#### Required work:
The whole listing below, with no pictures, is to be repeated as it stands.

#### Available data:
--------
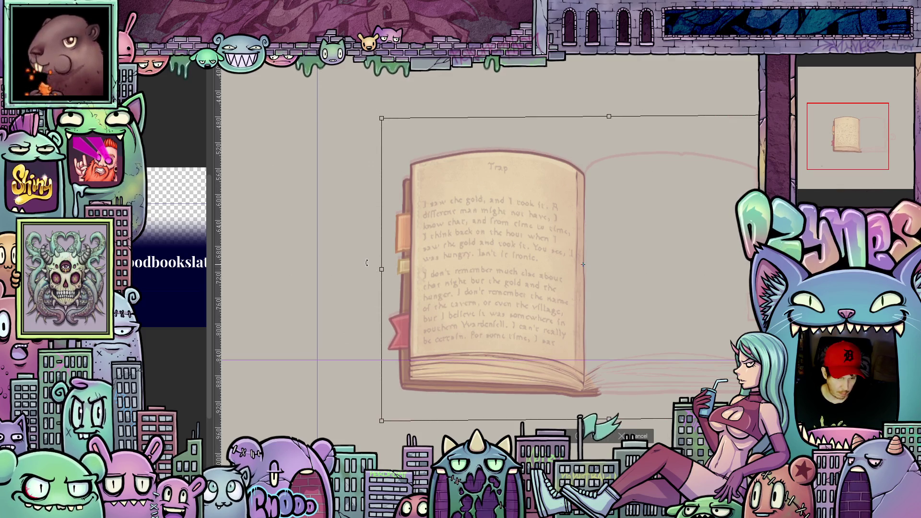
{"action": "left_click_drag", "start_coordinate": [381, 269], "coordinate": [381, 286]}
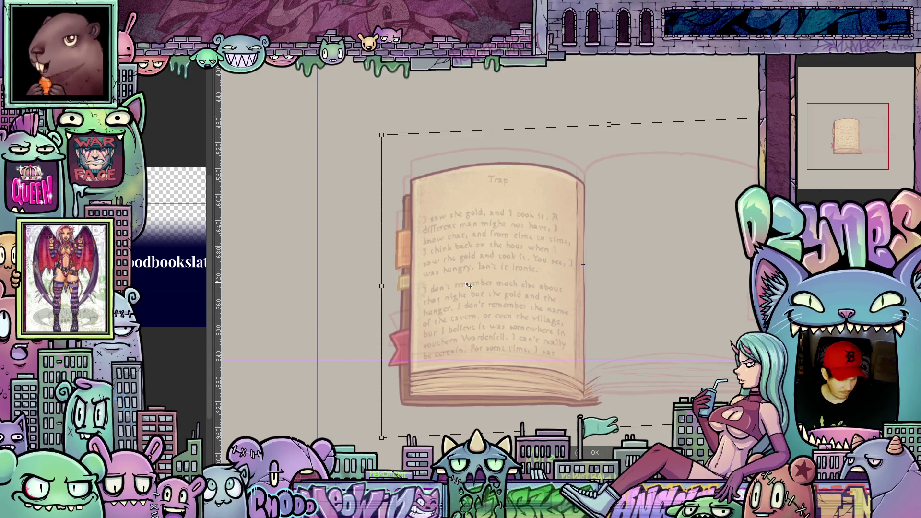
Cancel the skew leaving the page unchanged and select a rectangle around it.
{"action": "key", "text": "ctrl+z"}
--------
#### Answer area:
{"action": "left_click_drag", "start_coordinate": [381, 269], "coordinate": [381, 286]}
Cancel the skew leaving the page unchanged and select a rectangle around it.
{"action": "key", "text": "ctrl+z"}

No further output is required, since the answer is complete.